=== Begin Enclosure ===

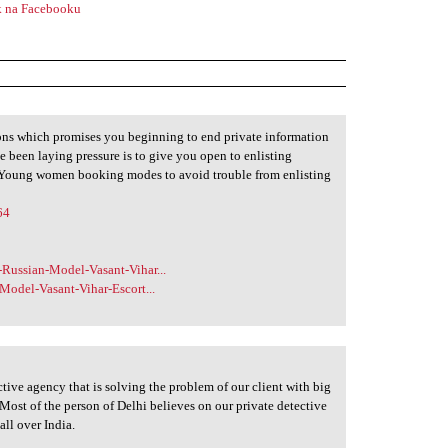
 na Facebooku
ons which promises you beginning to end private information
een laying pressure is to give you open to enlisting
ll Young women booking modes to avoid trouble from enlisting
64
Russian-Model-Vasant-Vihar...
Model-Vasant-Vihar-Escort...
ctive agency that is solving the problem of our client with big
 Most of the person of Delhi believes on our private detective
all over India.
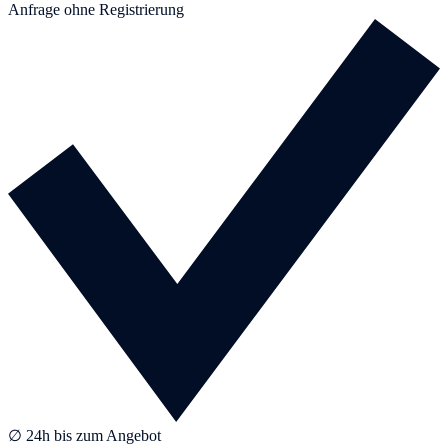
Anfrage ohne Registrierung
∅ 24h bis zum Angebot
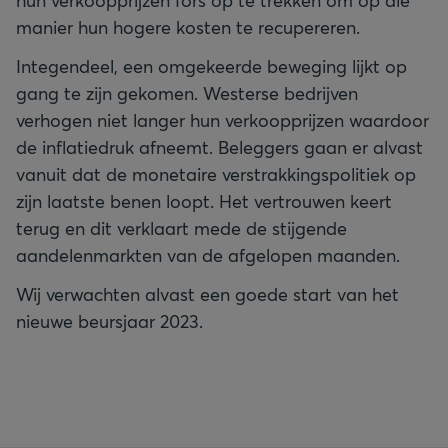
hun verkoopprijzen fors op te trekken om op die
manier hun hogere kosten te recupereren.
Integendeel, een omgekeerde beweging lijkt op
gang te zijn gekomen. Westerse bedrijven
verhogen niet langer hun verkoopprijzen waardoor
de inflatiedruk afneemt. Beleggers gaan er alvast
vanuit dat de monetaire verstrakkingspolitiek op
zijn laatste benen loopt. Het vertrouwen keert
terug en dit verklaart mede de stijgende
aandelenmarkten van de afgelopen maanden.
Wij verwachten alvast een goede start van het
nieuwe beursjaar 2023.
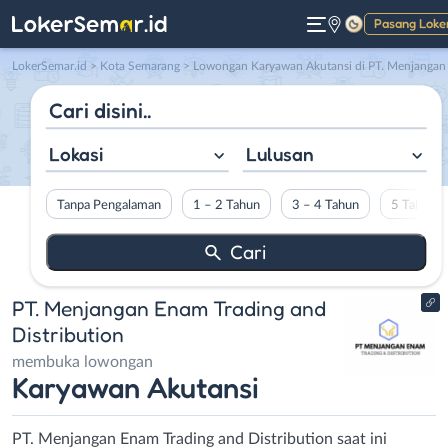
Pasang Loke
Gelap
LokerSemar.id
>
Kota Semarang
> Lowongan Karyawan Akutansi di PT. Menjangan Enam Trading and Distributio
Lokasi
Lulusan
Tanpa Pengalaman
1 – 2 Tahun
3 – 4 Tahun
5 Tahun L
PT. Menjangan Enam Trading and
Distribution
membuka lowongan
Karyawan Akutansi
PT. Menjangan Enam Trading and Distribution saat ini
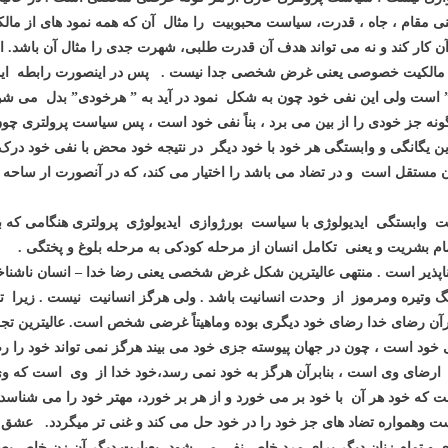
ی مقام ، جاه ، قدرت، سیاست محبوبیت را مثال آن که همه نمود های از م
ای آن کار کند و نه می تواند هدف آن قدرت طلبی، شهرت جدی را مثال آن باشد
الکیت خصوصی یعنی غرض شخصی جدا نیست . پس در اینصورت رابطه ایدیو
” است ولی این نفی خود چون به شکل نمود در آید به ” هرخودی” بدل می ش
نه جز خودی را از بین می برد ، بناً نفی خود است ، پس سیاست پرولتری چو
ین یگانگی و وابستگی هر خود با خود دیگر در نتیجه خود محض با نفی خود 
 آن مستقل است و در تضاد می باشد را اختیار می کند، که در آنصورت ار ساح
 وابستگی ایدیولوژی با سیاست بورژوازی ایدیولوژی پرولتری هنگامی که به
مام بشریت و یعنی تکامل انسان از مرحله کودکی به مرحله بلوغ و پختگی .
پذیر است . منتهی عالیترین شکل غرض شخصی یعنی رضا خدا – انسان ناشناخت
وتیره ومرموز از وحدت انسانیت باشد . ولی هرگز انسانیت نیست . زیرا تجرد 
نابرآن رضای خدا رضای خود دیگری بوده وماهیتاً غرضی شخص است. عالیترین
خود است ، چون در جهان پیوسته جزی خود می بیند هرگز نمی تواند خود را ر
رضای وی است ، بنابرآن هرگز به خود نمی رسد،خود خدا از وی است که وی 
 که خود هر آن با خود بر می خورد و از هر بر خورد، مهتر خود را می شناسد 
 است وهمواره تضاد های جز خود را در خود حل می کند و غنی تر میگردد. عش
 ی و تمام زنان دیگر برای مرد خاص نفی می شود- بعبارت دیگر آن زن خاص 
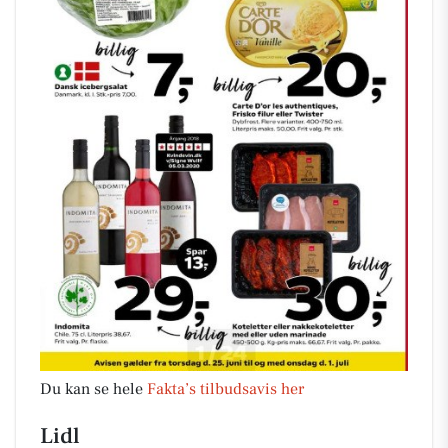
Du kan se hele
Fakta’s tilbudsavis her
Lidl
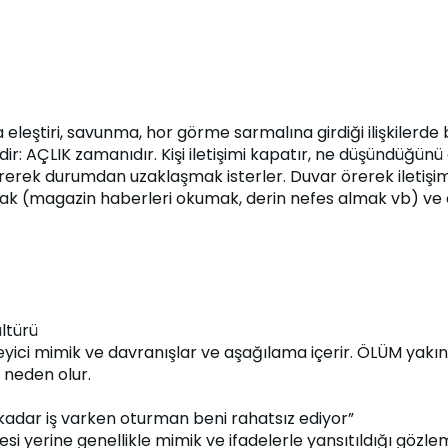
leştiri, savunma, hor görme sarmalına girdiği ilişkilerde bi
: AÇLIK zamanıdır. Kişi iletişimi kapatır, ne düşündüğünü an
rerek durumdan uzaklaşmak isterler. Duvar örerek iletişi
nmak (magazin haberleri okumak, derin nefes almak vb) ve
ltürü
ici mimik ve davranışlar ve aşağılama içerir. ÖLÜM yakınd
 neden olur.
 kadar iş varken oturman beni rahatsız ediyor”
yerine genellikle mimik ve ifadelerle yansıtıldığı gözlemlen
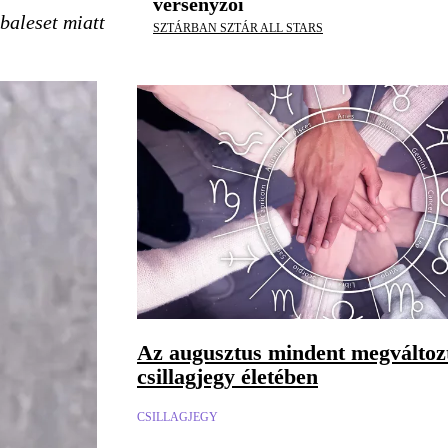
versenyzői
 baleset miatt
SZTÁRBAN SZTÁR ALL STARS
Az augusztus mindent megváltozt
csillagjegy életében
CSILLAGJEGY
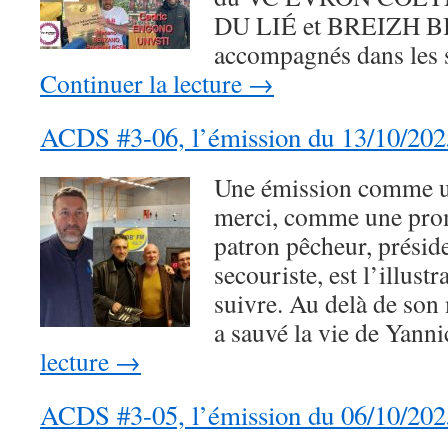
DU LIÉ et BREIZH BI
accompagnés dans les 
Continuer la lecture
→
ACDS #3-06, l’émission du 13/10/202
Une émission comme 
merci, comme une pro
patron pêcheur, préside
secouriste, est l’illust
suivre. Au delà de son
a sauvé la vie de Yan
lecture
→
ACDS #3-05, l’émission du 06/10/202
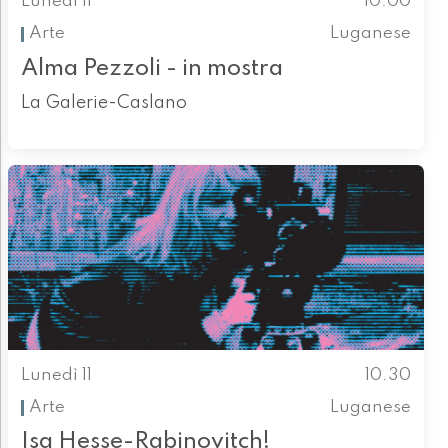
Lunedì 11
10.00
Arte
Luganese
Alma Pezzoli - in mostra
La Galerie-Caslano
Lunedì 11
10.30
Arte
Luganese
Isa Hesse-Rabinovitch!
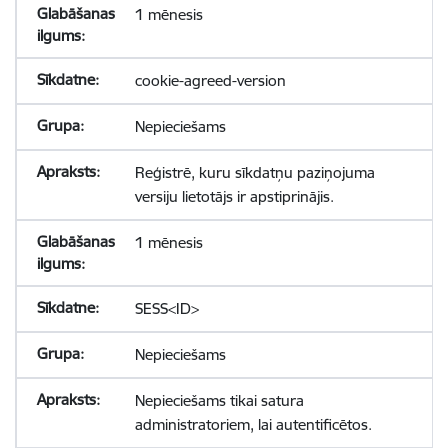
1 mēnesis
cookie-agreed-version
Nepieciešams
Reģistrē, kuru sīkdatņu paziņojuma
versiju lietotājs ir apstiprinājis.
1 mēnesis
SESS<ID>
Nepieciešams
Nepieciešams tikai satura
administratoriem, lai autentificētos.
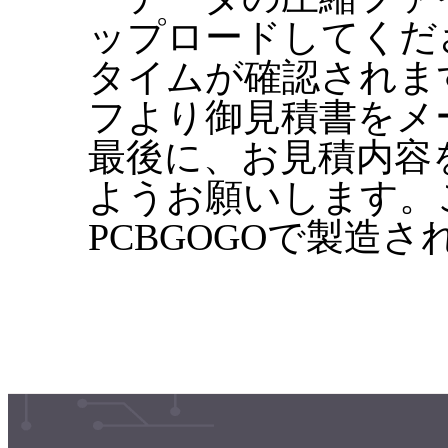
ップロードしてくだ
タイムが確認されます
フより御見積書をメ
最後に、お見積内容
ようお願いします。
PCBGOGOで製造さ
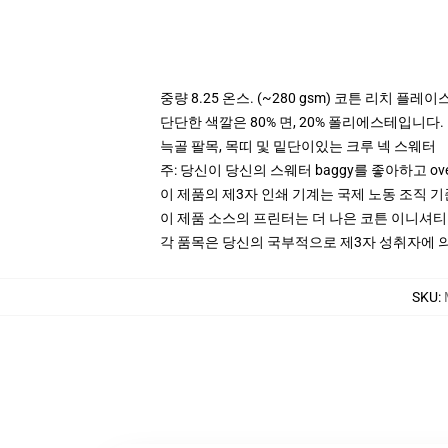
중량 8.25 온스. (~280 gsm) 코튼 리치 플레이
단단한 색깔은 80% 면, 20% 폴리에스테입니다. Hea
늑골 팔목, 목띠 및 밑단이있는 크루 넥 스웨터
주: 당신이 당신의 스웨터 baggy를 좋아하고 ov
이 제품의 제3자 인쇄 기계는 국제 노동 조직 
이 제품 소스의 프린터는 더 나은 코튼 이니셔
각 품목은 당신의 국부적으로 제3자 성취자에 의하
SKU
:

=== End Enclosure ===

Return the rows again verbatim, starting at the line containing "hun verkoopprijzen fors" and ending after the line containing "PT. Menjangan Enam Trading and Distribution", with both lines included. Omit the pictures.

hun verkoopprijzen fors op te trekken om op die
manier hun hogere kosten te recupereren.
Integendeel, een omgekeerde beweging lijkt op
gang te zijn gekomen. Westerse bedrijven
verhogen niet langer hun verkoopprijzen waardoor
de inflatiedruk afneemt. Beleggers gaan er alvast
vanuit dat de monetaire verstrakkingspolitiek op
zijn laatste benen loopt. Het vertrouwen keert
terug en dit verklaart mede de stijgende
aandelenmarkten van de afgelopen maanden.
Wij verwachten alvast een goede start van het
nieuwe beursjaar 2023.
Pasang Loke
Gelap
LokerSemar.id
>
Kota Semarang
> Lowongan Karyawan Akutansi di PT. Menjangan Enam Trading and Distributio
Lokasi
Lulusan
Tanpa Pengalaman
1 – 2 Tahun
3 – 4 Tahun
5 Tahun L
PT. Menjangan Enam Trading and
Distribution
membuka lowongan
Karyawan Akutansi
PT. Menjangan Enam Trading and Distribution saat ini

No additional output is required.